The secret to a happy life (and it’s not what you think!)
Seventy-seven times. This is the number of times we must forgive others. In other words, forgiveness on our part is unlimited. The parable of the unforgiving servant relates to an earlier passage in Matthew’s Gospel which was about the Lord’s Prayer. If you forgive others, Jesus tells us, your heavenly Father will forgive you. If not … well, best not to dwell on that. As we read Matthew’s Gospel, we learn more and more about the secrets of the Kingdom of God. We are warned against the dangers of material wealth, the need to deny ourselves and — this Sunday — the absolute importance of the ability to forgive. Because God is generous and forgiving, we must be too!
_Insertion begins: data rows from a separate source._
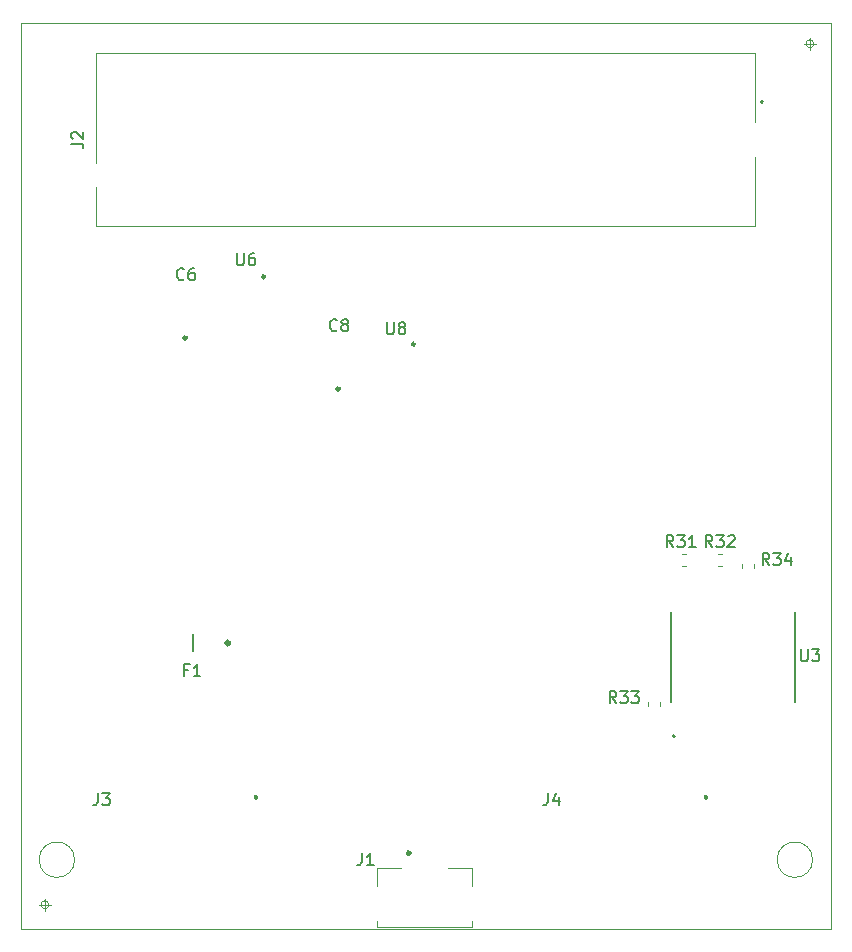
<source format=gto>
%TF.GenerationSoftware,KiCad,Pcbnew,(5.1.5-0-10_14)*%
%TF.CreationDate,2020-01-10T14:35:19+01:00*%
%TF.ProjectId,adapter_hybrid_assister,61646170-7465-4725-9f68-79627269645f,rev?*%
%TF.SameCoordinates,PX6312cb0PY8accb70*%
%TF.FileFunction,Legend,Top*%
%TF.FilePolarity,Positive*%
%FSLAX45Y45*%
G04 Gerber Fmt 4.5, Leading zero omitted, Abs format (unit mm)*
G04 Created by KiCad (PCBNEW (5.1.5-0-10_14)) date 2020-01-10 14:35:19*
%MOMM*%
%LPD*%
G04 APERTURE LIST*
%TA.AperFunction,Profile*%
%ADD10C,0.050000*%
%TD*%
%TA.AperFunction,Profile*%
%ADD11C,0.100000*%
%TD*%
%ADD12C,0.330000*%
%ADD13C,0.250000*%
%ADD14C,0.120000*%
%ADD15C,0.390000*%
%ADD16C,0.200000*%
%ADD17C,0.127000*%
%ADD18C,0.350000*%
%ADD19C,0.100000*%
%ADD20C,0.300000*%
%ADD21C,0.150000*%
G04 APERTURE END LIST*
D10*
X6713533Y7493000D02*
G75*
G03X6713533Y7493000I-33333J0D01*
G01*
X6630200Y7493000D02*
X6730200Y7493000D01*
X6680200Y7543000D02*
X6680200Y7443000D01*
X236533Y203200D02*
G75*
G03X236533Y203200I-33333J0D01*
G01*
X153200Y203200D02*
X253200Y203200D01*
X203200Y253200D02*
X203200Y153200D01*
X454800Y584200D02*
G75*
G03X454800Y584200I-150000J0D01*
G01*
X6703200Y584200D02*
G75*
G03X6703200Y584200I-150000J0D01*
G01*
X0Y0D02*
X0Y7670800D01*
X6858000Y7670800D02*
X6858000Y0D01*
D11*
X0Y7670800D02*
X6858000Y7670800D01*
X6858000Y0D02*
X0Y0D01*
D12*
%TO.C,C6*%
X1401000Y5002400D02*
G75*
G03X1401000Y5002400I-10000J0D01*
G01*
%TO.C,C8*%
X2696400Y4570600D02*
G75*
G03X2696400Y4570600I-10000J0D01*
G01*
D13*
%TO.C,U6*%
X2067500Y5520700D02*
G75*
G03X2067500Y5520700I-12500J0D01*
G01*
%TO.C,U8*%
X3337500Y4949200D02*
G75*
G03X3337500Y4949200I-12500J0D01*
G01*
D14*
%TO.C,R31*%
X5599672Y3073200D02*
X5632228Y3073200D01*
X5599672Y3175200D02*
X5632228Y3175200D01*
%TO.C,R32*%
X5937028Y3175200D02*
X5904472Y3175200D01*
X5937028Y3073200D02*
X5904472Y3073200D01*
%TO.C,R33*%
X5308400Y1920078D02*
X5308400Y1887522D01*
X5410400Y1920078D02*
X5410400Y1887522D01*
%TO.C,R34*%
X6108500Y3088478D02*
X6108500Y3055922D01*
X6210500Y3088478D02*
X6210500Y3055922D01*
D15*
%TO.C,F1*%
X1760500Y2418700D02*
G75*
G03X1760500Y2418700I-10000J0D01*
G01*
D16*
X1460500Y2353200D02*
X1460500Y2498200D01*
D17*
%TO.C,U3*%
X6557500Y1918700D02*
X6557500Y2678700D01*
X5507500Y1918700D02*
X5507500Y2678700D01*
D16*
X5538000Y1628700D02*
G75*
G03X5538000Y1628700I-10000J0D01*
G01*
D18*
%TO.C,J1*%
X3295600Y640600D02*
G75*
G03X3295600Y640600I-12000J0D01*
G01*
D19*
X3818600Y13600D02*
X3818600Y63600D01*
X3015600Y13600D02*
X3818600Y13600D01*
X3012600Y63600D02*
X3015600Y13600D01*
X3815600Y513600D02*
X3818600Y363600D01*
X3615600Y513600D02*
X3815600Y513600D01*
X3012600Y513600D02*
X3215600Y513600D01*
X3012600Y363600D02*
X3012600Y513600D01*
D16*
%TO.C,J2*%
X6273400Y7010200D02*
G75*
G02X6273400Y6990200I0J-10000D01*
G01*
X6273400Y6990200D02*
G75*
G02X6273400Y7010200I0J10000D01*
G01*
D19*
X6217900Y5946200D02*
X6217900Y6530200D01*
X639900Y5946200D02*
X6217900Y5946200D01*
X639900Y6280200D02*
X639900Y5946200D01*
X6217900Y7414200D02*
X6217900Y6830200D01*
X639900Y7414200D02*
X6217900Y7414200D01*
X639900Y6480200D02*
X639900Y7414200D01*
D16*
X6273400Y6990200D02*
X6273400Y6990200D01*
X6273400Y7010200D02*
X6273400Y7010200D01*
D20*
%TO.C,J4*%
X5798900Y1108800D02*
G75*
G02X5798900Y1118800I0J5000D01*
G01*
X5798900Y1118800D02*
G75*
G02X5798900Y1108800I0J-5000D01*
G01*
X5798900Y1118800D02*
X5798900Y1118800D01*
X5798900Y1108800D02*
X5798900Y1108800D01*
%TO.C,J3*%
X1988900Y1108800D02*
G75*
G02X1988900Y1118800I0J5000D01*
G01*
X1988900Y1118800D02*
G75*
G02X1988900Y1108800I0J-5000D01*
G01*
X1988900Y1118800D02*
X1988900Y1118800D01*
X1988900Y1108800D02*
X1988900Y1108800D01*
%TD*%
%TO.C,C6*%
D21*
X1380333Y5501486D02*
X1375571Y5496724D01*
X1361286Y5491962D01*
X1351762Y5491962D01*
X1337476Y5496724D01*
X1327952Y5506248D01*
X1323190Y5515772D01*
X1318429Y5534819D01*
X1318429Y5549105D01*
X1323190Y5568152D01*
X1327952Y5577676D01*
X1337476Y5587200D01*
X1351762Y5591962D01*
X1361286Y5591962D01*
X1375571Y5587200D01*
X1380333Y5582438D01*
X1466048Y5591962D02*
X1447000Y5591962D01*
X1437476Y5587200D01*
X1432714Y5582438D01*
X1423190Y5568152D01*
X1418428Y5549105D01*
X1418428Y5511010D01*
X1423190Y5501486D01*
X1427952Y5496724D01*
X1437476Y5491962D01*
X1456524Y5491962D01*
X1466048Y5496724D01*
X1470809Y5501486D01*
X1475571Y5511010D01*
X1475571Y5534819D01*
X1470809Y5544343D01*
X1466048Y5549105D01*
X1456524Y5553867D01*
X1437476Y5553867D01*
X1427952Y5549105D01*
X1423190Y5544343D01*
X1418428Y5534819D01*
%TO.C,C8*%
X2675733Y5069686D02*
X2670971Y5064924D01*
X2656686Y5060162D01*
X2647162Y5060162D01*
X2632876Y5064924D01*
X2623352Y5074448D01*
X2618590Y5083972D01*
X2613829Y5103019D01*
X2613829Y5117305D01*
X2618590Y5136352D01*
X2623352Y5145876D01*
X2632876Y5155400D01*
X2647162Y5160162D01*
X2656686Y5160162D01*
X2670971Y5155400D01*
X2675733Y5150638D01*
X2732876Y5117305D02*
X2723352Y5122067D01*
X2718590Y5126829D01*
X2713829Y5136352D01*
X2713829Y5141114D01*
X2718590Y5150638D01*
X2723352Y5155400D01*
X2732876Y5160162D01*
X2751924Y5160162D01*
X2761448Y5155400D01*
X2766210Y5150638D01*
X2770971Y5141114D01*
X2770971Y5136352D01*
X2766210Y5126829D01*
X2761448Y5122067D01*
X2751924Y5117305D01*
X2732876Y5117305D01*
X2723352Y5112543D01*
X2718590Y5107781D01*
X2713829Y5098257D01*
X2713829Y5079210D01*
X2718590Y5069686D01*
X2723352Y5064924D01*
X2732876Y5060162D01*
X2751924Y5060162D01*
X2761448Y5064924D01*
X2766210Y5069686D01*
X2770971Y5079210D01*
X2770971Y5098257D01*
X2766210Y5107781D01*
X2761448Y5112543D01*
X2751924Y5117305D01*
%TO.C,U6*%
X1828809Y5718962D02*
X1828809Y5638010D01*
X1833571Y5628486D01*
X1838333Y5623724D01*
X1847857Y5618962D01*
X1866905Y5618962D01*
X1876428Y5623724D01*
X1881190Y5628486D01*
X1885952Y5638010D01*
X1885952Y5718962D01*
X1976428Y5718962D02*
X1957381Y5718962D01*
X1947857Y5714200D01*
X1943095Y5709438D01*
X1933571Y5695152D01*
X1928809Y5676105D01*
X1928809Y5638010D01*
X1933571Y5628486D01*
X1938333Y5623724D01*
X1947857Y5618962D01*
X1966905Y5618962D01*
X1976428Y5623724D01*
X1981190Y5628486D01*
X1985952Y5638010D01*
X1985952Y5661819D01*
X1981190Y5671343D01*
X1976428Y5676105D01*
X1966905Y5680867D01*
X1947857Y5680867D01*
X1938333Y5676105D01*
X1933571Y5671343D01*
X1928809Y5661819D01*
%TO.C,U8*%
X3098809Y5134762D02*
X3098809Y5053810D01*
X3103571Y5044286D01*
X3108333Y5039524D01*
X3117857Y5034762D01*
X3136905Y5034762D01*
X3146428Y5039524D01*
X3151190Y5044286D01*
X3155952Y5053810D01*
X3155952Y5134762D01*
X3217857Y5091905D02*
X3208333Y5096667D01*
X3203571Y5101429D01*
X3198809Y5110952D01*
X3198809Y5115714D01*
X3203571Y5125238D01*
X3208333Y5130000D01*
X3217857Y5134762D01*
X3236905Y5134762D01*
X3246428Y5130000D01*
X3251190Y5125238D01*
X3255952Y5115714D01*
X3255952Y5110952D01*
X3251190Y5101429D01*
X3246428Y5096667D01*
X3236905Y5091905D01*
X3217857Y5091905D01*
X3208333Y5087143D01*
X3203571Y5082381D01*
X3198809Y5072857D01*
X3198809Y5053810D01*
X3203571Y5044286D01*
X3208333Y5039524D01*
X3217857Y5034762D01*
X3236905Y5034762D01*
X3246428Y5039524D01*
X3251190Y5044286D01*
X3255952Y5053810D01*
X3255952Y5072857D01*
X3251190Y5082381D01*
X3246428Y5087143D01*
X3236905Y5091905D01*
%TO.C,R31*%
X5523714Y3231362D02*
X5490381Y3278981D01*
X5466571Y3231362D02*
X5466571Y3331362D01*
X5504667Y3331362D01*
X5514190Y3326600D01*
X5518952Y3321838D01*
X5523714Y3312314D01*
X5523714Y3298029D01*
X5518952Y3288505D01*
X5514190Y3283743D01*
X5504667Y3278981D01*
X5466571Y3278981D01*
X5557048Y3331362D02*
X5618952Y3331362D01*
X5585619Y3293267D01*
X5599905Y3293267D01*
X5609428Y3288505D01*
X5614190Y3283743D01*
X5618952Y3274219D01*
X5618952Y3250410D01*
X5614190Y3240886D01*
X5609428Y3236124D01*
X5599905Y3231362D01*
X5571333Y3231362D01*
X5561810Y3236124D01*
X5557048Y3240886D01*
X5714190Y3231362D02*
X5657048Y3231362D01*
X5685619Y3231362D02*
X5685619Y3331362D01*
X5676095Y3317076D01*
X5666571Y3307552D01*
X5657048Y3302790D01*
%TO.C,R32*%
X5853914Y3231362D02*
X5820581Y3278981D01*
X5796771Y3231362D02*
X5796771Y3331362D01*
X5834867Y3331362D01*
X5844390Y3326600D01*
X5849152Y3321838D01*
X5853914Y3312314D01*
X5853914Y3298029D01*
X5849152Y3288505D01*
X5844390Y3283743D01*
X5834867Y3278981D01*
X5796771Y3278981D01*
X5887248Y3331362D02*
X5949152Y3331362D01*
X5915819Y3293267D01*
X5930105Y3293267D01*
X5939628Y3288505D01*
X5944390Y3283743D01*
X5949152Y3274219D01*
X5949152Y3250410D01*
X5944390Y3240886D01*
X5939628Y3236124D01*
X5930105Y3231362D01*
X5901533Y3231362D01*
X5892009Y3236124D01*
X5887248Y3240886D01*
X5987248Y3321838D02*
X5992009Y3326600D01*
X6001533Y3331362D01*
X6025343Y3331362D01*
X6034867Y3326600D01*
X6039628Y3321838D01*
X6044390Y3312314D01*
X6044390Y3302790D01*
X6039628Y3288505D01*
X5982486Y3231362D01*
X6044390Y3231362D01*
%TO.C,R33*%
X5041114Y1910562D02*
X5007781Y1958181D01*
X4983971Y1910562D02*
X4983971Y2010562D01*
X5022067Y2010562D01*
X5031590Y2005800D01*
X5036352Y2001038D01*
X5041114Y1991514D01*
X5041114Y1977229D01*
X5036352Y1967705D01*
X5031590Y1962943D01*
X5022067Y1958181D01*
X4983971Y1958181D01*
X5074448Y2010562D02*
X5136352Y2010562D01*
X5103019Y1972467D01*
X5117305Y1972467D01*
X5126829Y1967705D01*
X5131590Y1962943D01*
X5136352Y1953419D01*
X5136352Y1929610D01*
X5131590Y1920086D01*
X5126829Y1915324D01*
X5117305Y1910562D01*
X5088733Y1910562D01*
X5079210Y1915324D01*
X5074448Y1920086D01*
X5169686Y2010562D02*
X5231590Y2010562D01*
X5198257Y1972467D01*
X5212543Y1972467D01*
X5222067Y1967705D01*
X5226829Y1962943D01*
X5231590Y1953419D01*
X5231590Y1929610D01*
X5226829Y1920086D01*
X5222067Y1915324D01*
X5212543Y1910562D01*
X5183971Y1910562D01*
X5174448Y1915324D01*
X5169686Y1920086D01*
%TO.C,R34*%
X6336514Y3078962D02*
X6303181Y3126581D01*
X6279371Y3078962D02*
X6279371Y3178962D01*
X6317467Y3178962D01*
X6326990Y3174200D01*
X6331752Y3169438D01*
X6336514Y3159914D01*
X6336514Y3145629D01*
X6331752Y3136105D01*
X6326990Y3131343D01*
X6317467Y3126581D01*
X6279371Y3126581D01*
X6369848Y3178962D02*
X6431752Y3178962D01*
X6398419Y3140867D01*
X6412705Y3140867D01*
X6422228Y3136105D01*
X6426990Y3131343D01*
X6431752Y3121819D01*
X6431752Y3098010D01*
X6426990Y3088486D01*
X6422228Y3083724D01*
X6412705Y3078962D01*
X6384133Y3078962D01*
X6374609Y3083724D01*
X6369848Y3088486D01*
X6517467Y3145629D02*
X6517467Y3078962D01*
X6493657Y3183724D02*
X6469848Y3112295D01*
X6531752Y3112295D01*
%TO.C,F1*%
X1414467Y2191543D02*
X1381133Y2191543D01*
X1381133Y2139162D02*
X1381133Y2239162D01*
X1428752Y2239162D01*
X1519228Y2139162D02*
X1462086Y2139162D01*
X1490657Y2139162D02*
X1490657Y2239162D01*
X1481133Y2224876D01*
X1471609Y2215352D01*
X1462086Y2210591D01*
%TO.C,U3*%
X6604009Y2366162D02*
X6604009Y2285210D01*
X6608771Y2275686D01*
X6613533Y2270924D01*
X6623057Y2266162D01*
X6642105Y2266162D01*
X6651628Y2270924D01*
X6656390Y2275686D01*
X6661152Y2285210D01*
X6661152Y2366162D01*
X6699248Y2366162D02*
X6761152Y2366162D01*
X6727819Y2328067D01*
X6742105Y2328067D01*
X6751628Y2323305D01*
X6756390Y2318543D01*
X6761152Y2309019D01*
X6761152Y2285210D01*
X6756390Y2275686D01*
X6751628Y2270924D01*
X6742105Y2266162D01*
X6713533Y2266162D01*
X6704009Y2270924D01*
X6699248Y2275686D01*
%TO.C,J1*%
X2887667Y638962D02*
X2887667Y567533D01*
X2882905Y553248D01*
X2873381Y543724D01*
X2859095Y538962D01*
X2849571Y538962D01*
X2987667Y538962D02*
X2930524Y538962D01*
X2959095Y538962D02*
X2959095Y638962D01*
X2949571Y624676D01*
X2940048Y615152D01*
X2930524Y610391D01*
%TO.C,J2*%
X427838Y6646867D02*
X499267Y6646867D01*
X513552Y6642105D01*
X523076Y6632581D01*
X527838Y6618295D01*
X527838Y6608771D01*
X437362Y6689724D02*
X432600Y6694486D01*
X427838Y6704010D01*
X427838Y6727819D01*
X432600Y6737343D01*
X437362Y6742105D01*
X446886Y6746867D01*
X456409Y6746867D01*
X470695Y6742105D01*
X527838Y6684962D01*
X527838Y6746867D01*
%TO.C,J4*%
X4462467Y1146962D02*
X4462467Y1075533D01*
X4457705Y1061248D01*
X4448181Y1051724D01*
X4433895Y1046962D01*
X4424371Y1046962D01*
X4552943Y1113629D02*
X4552943Y1046962D01*
X4529133Y1151724D02*
X4505324Y1080295D01*
X4567229Y1080295D01*
%TO.C,J3*%
X652467Y1146962D02*
X652467Y1075533D01*
X647705Y1061248D01*
X638181Y1051724D01*
X623895Y1046962D01*
X614371Y1046962D01*
X690562Y1146962D02*
X752467Y1146962D01*
X719133Y1108867D01*
X733419Y1108867D01*
X742943Y1104105D01*
X747705Y1099343D01*
X752467Y1089819D01*
X752467Y1066010D01*
X747705Y1056486D01*
X742943Y1051724D01*
X733419Y1046962D01*
X704848Y1046962D01*
X695324Y1051724D01*
X690562Y1056486D01*
%TD*%
M02*

</source>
Part of the “secret” of forgiveness is the fact that it is not the person you forgive that ultimately benefits, but you. The willingness to forgive is the secret to a happy life. Forgiveness lightens the load we carry in life. Without it, we drag around behind us a heavy load of resentment, anger and hostility. The surest test of authentic Christianity is in the willingness to forgive. It manifests the triumph of the grace of the kingdom over the ways of sin. The moral lesson of the parable of the unforgiving servant is to pass on to others what we are glad to receive from God. As we find in the First Reading, “Resentment and anger, these are foul things and both are found with the sinner” (Ecclesiasticus 27:33). In contrast, “the Lord is compassion and love, slow to anger and rich in mercy” (Psalm 103:8).